* Passage:
::::
Yesterday one of my co-workers brought in the Ithaca Journal. She had gotten it free with her coffee that morning. She knew that I read the local paper during my lunch, and thought she would share news from Ithaca with me too. It instantly brought back memories of another time.

I was maybe twelve or thirteen. My dad had taken on a newspaper route after his job of delivering the mail. He always had a second or third job I think - something to help with the family expenses - 4 growing kids and 2 adults. He finished up on his mail route mid-afternoon, about the time I would be getting out of school, so he asked me to ride along and help deliver the papers. We would go to a little office the Journal kept on Main Street in Trumansburg. It must have been an afternoon edition. Dad would visit with the other delivery people, we’d load up our papers and be off on the road. He taught me how to fold the papers in thirds, and tuck it together, something the customers seemed to appreciate. I loved watching him shove the folded papers into their red boxes, and drive off to the next one. It was effortless motion for him, as he did it all day on the mail route.

I can remember certain back roads in Trumansburg, route 89, and the road along the lake to Sheldrake. We would stop at the little store at the four corners at Sheldrake and Dad would drop off their papers and come out with a couple of Slim Jims, one for him and one for me. Dad would be whistling, or the radio would be playing - he let me choose the station. The one song I specifically remember was ‘Happy Together’ by the Turtles. We’d finish up, and head home, just in time for dinner. It’s a special memory of a time spent - just me and my dad.

Reminiscence

We headed off to Ithaca this afternoon to see a movie, Letters from Iwo Jima, just one of many movies we can’t find here. It was cold and icy walking the streets, but a nostalgic setting for us. Many winter Saturdays in the 60’s, Dad and I would be dropped off in Ithaca for a date at the movies - I remember Love Story, James Bond, The Graduate - Dad remembers more. There were four theaters then, only the State remains now, and it doesn’t do movies anymore.
::::
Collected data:
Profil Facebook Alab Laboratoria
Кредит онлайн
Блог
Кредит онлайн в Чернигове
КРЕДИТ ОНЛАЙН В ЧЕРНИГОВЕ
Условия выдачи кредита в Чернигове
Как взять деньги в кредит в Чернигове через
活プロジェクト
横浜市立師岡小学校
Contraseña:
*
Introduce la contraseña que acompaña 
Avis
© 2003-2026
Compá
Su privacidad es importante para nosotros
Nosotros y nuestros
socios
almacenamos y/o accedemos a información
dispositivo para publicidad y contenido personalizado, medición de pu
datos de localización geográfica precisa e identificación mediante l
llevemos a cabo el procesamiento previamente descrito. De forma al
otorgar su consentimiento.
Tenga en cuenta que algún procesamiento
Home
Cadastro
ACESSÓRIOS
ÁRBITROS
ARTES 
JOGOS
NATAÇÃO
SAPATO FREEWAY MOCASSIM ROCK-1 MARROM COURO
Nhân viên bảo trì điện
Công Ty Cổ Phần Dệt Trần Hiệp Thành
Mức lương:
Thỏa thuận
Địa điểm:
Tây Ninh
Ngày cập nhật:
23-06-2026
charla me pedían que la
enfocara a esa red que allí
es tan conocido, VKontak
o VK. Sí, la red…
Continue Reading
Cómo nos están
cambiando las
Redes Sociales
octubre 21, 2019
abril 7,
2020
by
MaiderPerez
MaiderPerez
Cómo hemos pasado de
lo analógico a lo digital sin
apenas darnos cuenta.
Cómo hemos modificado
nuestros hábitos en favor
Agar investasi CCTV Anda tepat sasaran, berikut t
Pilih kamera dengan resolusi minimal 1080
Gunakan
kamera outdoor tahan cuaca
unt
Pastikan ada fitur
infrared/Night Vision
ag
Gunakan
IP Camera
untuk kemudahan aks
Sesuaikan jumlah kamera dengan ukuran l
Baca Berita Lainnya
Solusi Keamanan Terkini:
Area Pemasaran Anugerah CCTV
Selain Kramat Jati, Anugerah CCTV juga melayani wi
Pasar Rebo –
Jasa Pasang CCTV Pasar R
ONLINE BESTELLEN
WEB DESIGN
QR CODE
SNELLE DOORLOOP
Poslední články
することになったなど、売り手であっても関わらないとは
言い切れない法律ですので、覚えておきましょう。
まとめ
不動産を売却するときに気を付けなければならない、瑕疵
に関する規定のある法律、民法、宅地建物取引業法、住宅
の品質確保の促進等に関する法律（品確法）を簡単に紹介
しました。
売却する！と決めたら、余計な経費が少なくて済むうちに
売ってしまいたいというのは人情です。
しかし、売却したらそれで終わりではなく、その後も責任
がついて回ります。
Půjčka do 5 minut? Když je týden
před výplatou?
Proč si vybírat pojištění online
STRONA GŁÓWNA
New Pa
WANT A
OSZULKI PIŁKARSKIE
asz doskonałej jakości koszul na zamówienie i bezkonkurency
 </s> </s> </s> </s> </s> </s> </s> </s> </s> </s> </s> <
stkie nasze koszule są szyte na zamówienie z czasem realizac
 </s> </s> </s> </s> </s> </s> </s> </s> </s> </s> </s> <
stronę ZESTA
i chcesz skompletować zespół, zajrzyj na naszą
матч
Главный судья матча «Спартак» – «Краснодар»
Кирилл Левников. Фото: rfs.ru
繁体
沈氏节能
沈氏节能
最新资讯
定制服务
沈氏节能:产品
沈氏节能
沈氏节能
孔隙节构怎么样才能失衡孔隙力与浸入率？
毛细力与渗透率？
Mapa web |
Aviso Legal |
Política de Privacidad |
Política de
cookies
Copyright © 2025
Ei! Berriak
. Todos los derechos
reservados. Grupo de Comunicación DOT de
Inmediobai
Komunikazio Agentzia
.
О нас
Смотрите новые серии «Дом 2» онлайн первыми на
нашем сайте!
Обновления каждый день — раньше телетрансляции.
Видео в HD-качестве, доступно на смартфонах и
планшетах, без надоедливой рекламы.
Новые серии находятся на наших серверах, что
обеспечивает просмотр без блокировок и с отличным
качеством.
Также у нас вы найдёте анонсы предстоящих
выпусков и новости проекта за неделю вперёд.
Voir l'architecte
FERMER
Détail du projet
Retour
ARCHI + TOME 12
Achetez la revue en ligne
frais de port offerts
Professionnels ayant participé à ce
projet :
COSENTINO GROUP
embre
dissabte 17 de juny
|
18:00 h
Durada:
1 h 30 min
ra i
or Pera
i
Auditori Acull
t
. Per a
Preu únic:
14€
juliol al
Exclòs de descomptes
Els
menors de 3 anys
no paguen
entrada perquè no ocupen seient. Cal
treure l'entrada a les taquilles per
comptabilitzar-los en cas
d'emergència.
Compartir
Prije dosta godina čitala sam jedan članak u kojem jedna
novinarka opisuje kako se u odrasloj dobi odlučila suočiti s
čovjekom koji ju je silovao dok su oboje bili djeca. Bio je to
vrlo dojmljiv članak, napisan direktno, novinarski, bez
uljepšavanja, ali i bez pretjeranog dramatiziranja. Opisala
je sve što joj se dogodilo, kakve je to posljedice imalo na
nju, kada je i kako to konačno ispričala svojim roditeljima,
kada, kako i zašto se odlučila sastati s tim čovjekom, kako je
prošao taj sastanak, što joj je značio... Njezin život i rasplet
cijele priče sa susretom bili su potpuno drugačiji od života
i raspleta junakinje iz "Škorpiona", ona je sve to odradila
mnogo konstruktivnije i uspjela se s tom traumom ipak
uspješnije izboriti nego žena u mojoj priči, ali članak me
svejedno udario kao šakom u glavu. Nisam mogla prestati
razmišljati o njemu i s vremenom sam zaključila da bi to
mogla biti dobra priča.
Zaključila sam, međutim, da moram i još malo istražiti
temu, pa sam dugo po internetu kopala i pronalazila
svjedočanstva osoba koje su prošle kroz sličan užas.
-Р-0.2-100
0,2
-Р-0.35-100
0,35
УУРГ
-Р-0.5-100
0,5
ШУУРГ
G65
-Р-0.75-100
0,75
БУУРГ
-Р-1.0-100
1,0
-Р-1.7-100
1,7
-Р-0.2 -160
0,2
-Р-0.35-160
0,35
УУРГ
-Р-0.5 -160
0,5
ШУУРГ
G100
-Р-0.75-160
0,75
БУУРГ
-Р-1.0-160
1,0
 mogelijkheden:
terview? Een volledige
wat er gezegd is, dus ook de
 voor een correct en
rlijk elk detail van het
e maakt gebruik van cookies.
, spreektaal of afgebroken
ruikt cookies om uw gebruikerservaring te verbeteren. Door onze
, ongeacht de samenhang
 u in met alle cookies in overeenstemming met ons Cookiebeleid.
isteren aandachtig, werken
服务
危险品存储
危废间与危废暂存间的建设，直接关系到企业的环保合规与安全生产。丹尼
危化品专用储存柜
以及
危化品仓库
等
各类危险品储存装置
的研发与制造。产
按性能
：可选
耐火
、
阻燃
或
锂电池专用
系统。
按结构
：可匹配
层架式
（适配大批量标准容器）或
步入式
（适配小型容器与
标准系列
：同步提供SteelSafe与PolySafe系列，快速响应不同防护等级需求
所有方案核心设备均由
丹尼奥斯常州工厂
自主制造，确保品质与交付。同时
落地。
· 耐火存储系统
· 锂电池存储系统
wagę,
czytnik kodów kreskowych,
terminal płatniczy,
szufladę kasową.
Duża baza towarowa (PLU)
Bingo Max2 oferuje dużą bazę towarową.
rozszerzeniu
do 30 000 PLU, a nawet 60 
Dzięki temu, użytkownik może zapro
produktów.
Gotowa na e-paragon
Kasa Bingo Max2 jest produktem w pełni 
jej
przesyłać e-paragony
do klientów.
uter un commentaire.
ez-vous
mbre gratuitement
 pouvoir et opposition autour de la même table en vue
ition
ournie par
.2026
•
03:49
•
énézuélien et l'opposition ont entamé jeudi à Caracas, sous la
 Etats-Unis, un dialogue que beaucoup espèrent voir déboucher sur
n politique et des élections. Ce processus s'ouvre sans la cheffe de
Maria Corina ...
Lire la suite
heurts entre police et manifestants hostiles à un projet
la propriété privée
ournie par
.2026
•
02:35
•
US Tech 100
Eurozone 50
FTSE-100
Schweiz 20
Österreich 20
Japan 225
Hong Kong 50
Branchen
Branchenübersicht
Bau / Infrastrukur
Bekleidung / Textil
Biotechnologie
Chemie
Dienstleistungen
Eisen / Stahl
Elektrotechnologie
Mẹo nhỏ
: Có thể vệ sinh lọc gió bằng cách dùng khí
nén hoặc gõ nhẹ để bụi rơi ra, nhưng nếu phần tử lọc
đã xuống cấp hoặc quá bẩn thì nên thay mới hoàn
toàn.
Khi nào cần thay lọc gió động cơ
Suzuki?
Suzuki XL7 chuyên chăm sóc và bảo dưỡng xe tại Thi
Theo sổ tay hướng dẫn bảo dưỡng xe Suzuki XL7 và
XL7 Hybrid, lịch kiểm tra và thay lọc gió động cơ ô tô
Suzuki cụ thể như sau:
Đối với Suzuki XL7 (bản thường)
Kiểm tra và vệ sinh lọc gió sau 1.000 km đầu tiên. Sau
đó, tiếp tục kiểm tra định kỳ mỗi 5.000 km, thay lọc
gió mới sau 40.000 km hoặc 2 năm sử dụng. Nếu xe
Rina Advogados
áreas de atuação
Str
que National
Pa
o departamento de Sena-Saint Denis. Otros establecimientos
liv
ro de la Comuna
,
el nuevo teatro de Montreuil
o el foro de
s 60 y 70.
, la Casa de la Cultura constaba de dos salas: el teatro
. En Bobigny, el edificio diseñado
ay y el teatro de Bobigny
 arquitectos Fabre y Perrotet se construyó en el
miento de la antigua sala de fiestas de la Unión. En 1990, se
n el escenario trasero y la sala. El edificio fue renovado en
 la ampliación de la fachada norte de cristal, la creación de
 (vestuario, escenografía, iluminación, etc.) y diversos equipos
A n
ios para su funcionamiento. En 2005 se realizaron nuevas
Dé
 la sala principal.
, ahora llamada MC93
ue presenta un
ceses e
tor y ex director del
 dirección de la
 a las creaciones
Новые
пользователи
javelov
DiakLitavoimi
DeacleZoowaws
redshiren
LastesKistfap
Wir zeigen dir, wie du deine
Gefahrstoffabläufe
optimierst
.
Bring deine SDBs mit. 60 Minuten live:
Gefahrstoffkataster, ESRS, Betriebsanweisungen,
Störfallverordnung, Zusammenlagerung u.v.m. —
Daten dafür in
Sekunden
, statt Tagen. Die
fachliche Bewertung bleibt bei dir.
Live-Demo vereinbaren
::::
* What you will do:
a. In the memoir, what song does the writer specifically remember from the paper route?
b. List every movie or movie series the memoir names.

* Answers to the problems:
a. 'Happy Together' by the Turtles.

b. Letters from Iwo Jima, Love Story, James Bond, The Graduate